→ Given text:
┌────────
The Jane Austen Project by Kathleen A. Flynn: England, 1815: Two travelers arrive in a field, disheveled and weighed down with hidden money. They are not what they seem, but colleagues from a technologically advanced future, posing as a doctor and his spinster sister. While Rachel and Liam aren’t the first team of time travelers, their mission is the most audacious yet: meet, befriend, and steal from Jane Austen.

Ginny Moon by Benjamin Ludwig: After years in foster care, Ginny is in her fourth forever family, finally with parents who will love her. Everyone tells her that she should feel happy, but she has never stopped crafting her Big Secret Plan of Escape. Because something happened, a long time ago -- something that only Ginny knows -- and nothing will stop her going back to put it right. A fiercely poignant and inspirational story a lost girl searching for a place to call home. Ginny Moon will change everyone who spends time with her.
└────────
→ Source data:
┌────────
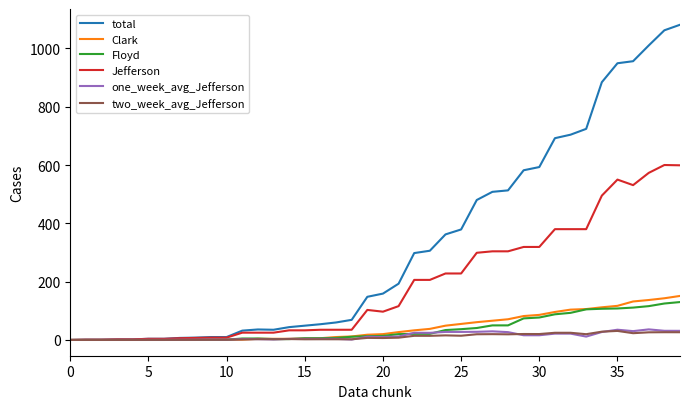

Which series has the largest range (max minus min)?

total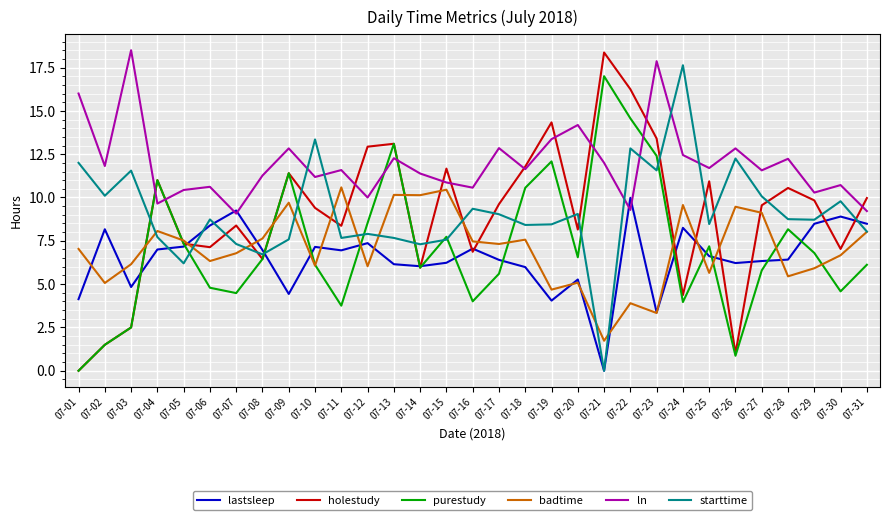

Which series has the largest total across all categories?

ln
└────────
→ Work instruction 1:
In the book blurbs, why does Ginny keep working on her Big Secret Plan of Escape even though she is with parents who will love her? Answer in one to three sentences.
→ Work instruction 2:
Pick up the book blurbs after their last sentence and continue them.

→ Final answer 1:
Something happened a long time ago that only Ginny knows about. She is determined to go back and put it right, and nothing will stop her.

→ Final answer 2:
Astrophysics for People in a Hurry by Neil DeGrasse Tyson: What is the nature of space and time? How do we fit within the universe? How does the universe fit within us? Tyson brings the universe down to Earth succinctly and clearly, with sparkling wit, in tasty chapters consumable anytime and anywhere in your busy day.

Salt Houses by Hala Alyan: A debut novel about a Palestinian family caught between present and past, between displacement and home. On the eve of her daughter Alia’s wedding, Salma reads the girl’s future in a cup of coffee dregs. She sees an unsettled life for Alia and her children; she also sees travel, and luck. While she chooses to keep her predictions to herself that day, they will all soon come to pass when the family is uprooted in the wake of the Six-Day War of 1967. Salt Houses is a remarkable novel that challenges and humanizes an age-old conflict we might think we understand -- one that asks us to confront that most devastating of all truths: you can’t go home again.

The Boy on the Bridge by M.R. Carey: (From the author of "The Girl With All the Gifts.") Once upon a time, in a land blighted by terror, there was a very clever boy. The people thought the boy could save them, so they opened their gates and sent him out into the world. To where the monsters lived.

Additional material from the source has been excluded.